Offline Jiggy Joiner

  • Posts: 1111
Re: Sharpening a well-worn chisel
« Reply #21 on: June 20, 2020, 09:16 PM »
I think the OP is asking what happens, which could be sooner or later, when the hollow is reached when honing the bevel, I think?

I cannot remember the Japanese term for the hollow, “Uri” maybe?
Anyway, if/when the hollow is reached at the bevel, the hollow needs bringing back some.
This can be done with a ball pein hammer and anvil, or similar. The chisel needs to be upright, (bevel at top, and hollow underneath) then the bevel needs to be carefully/skilfully beaten with the ball pein or similar hammer. Done properly, this will strengthen the hollow, and give some more meat up front, to re hone the bevel.

A lot depends on the amount of use and honing the chisels receive. My Japanese chisels are respectful but, not top end in the world of Japanese steel and blades but, they get used regularly, and hold a nice edge for a good while.

Offline derekcohen

  • Posts: 504
    • In The Woodshop
Re: Sharpening a well-worn chisel
« Reply #22 on: June 21, 2020, 04:17 AM »
For the final word on Japanese blades, read Stanley Covington's blog. Stan has lived in Japan for many years and lives and breaths woodworking ...

https://covingtonandsons.com/about-covington-and-sons-tools/

On chisels ...

https://covingtonandsons.com/tag/sharpening-japanese-chisels/

On preparing the back of the blade, the hollow (indeed, the ura, not a scollop) ...
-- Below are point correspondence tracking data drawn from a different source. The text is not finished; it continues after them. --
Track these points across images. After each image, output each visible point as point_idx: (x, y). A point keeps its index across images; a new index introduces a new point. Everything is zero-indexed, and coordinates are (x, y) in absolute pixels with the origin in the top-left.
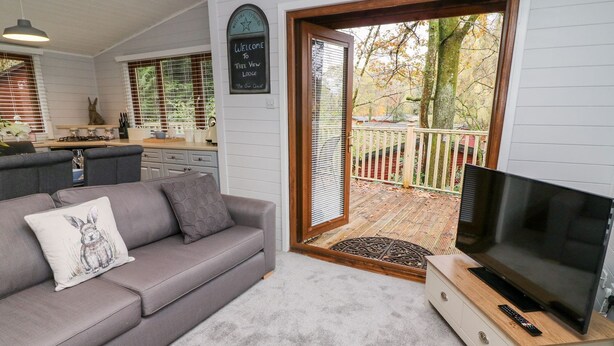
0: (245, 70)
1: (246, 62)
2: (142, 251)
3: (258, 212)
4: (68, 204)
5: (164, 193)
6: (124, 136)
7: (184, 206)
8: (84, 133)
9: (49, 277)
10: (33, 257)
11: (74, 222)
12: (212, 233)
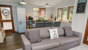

https://covingtonandsons.com/2019/10/04/sharpening-part-10-the-ura-%e6%b5%a6/

Regards from Perth

Derek


Visit www.inthewoodshop.com for tutorials on joinery, hand tools, and my trials and tribulations with furniture builds.

Offline Jiggy Joiner

  • Posts: 1111
Re: Sharpening a well-worn chisel
« Reply #23 on: June 21, 2020, 05:42 AM »
Great links Derek, I’m not too shabby when honing but, always ready to learn, even at my age.
I keep promising myself some nice top end Japanese chisels but, in honesty my modest grade collection has done me proud over the years.




Offline RKA

  • Posts: 1980
Re: Sharpening a well-worn chisel
« Reply #24 on: June 21, 2020, 09:27 AM »
I misread the OP and thought the chisels he inherited were already ground past the scallop on the back.  Upon re-reading, he says “almost” to the scallop.  There is a big difference.  Ryan, sorry about that.  Derek is right, if it’s close to the scallop, it’s fine.  Take some time to read up on Japanese chisels and give them a go.  If you have a question about a particular chisel that may have been improperly sharpened, post a picture of the actual chisel (front and back) close up so we can give you better advice.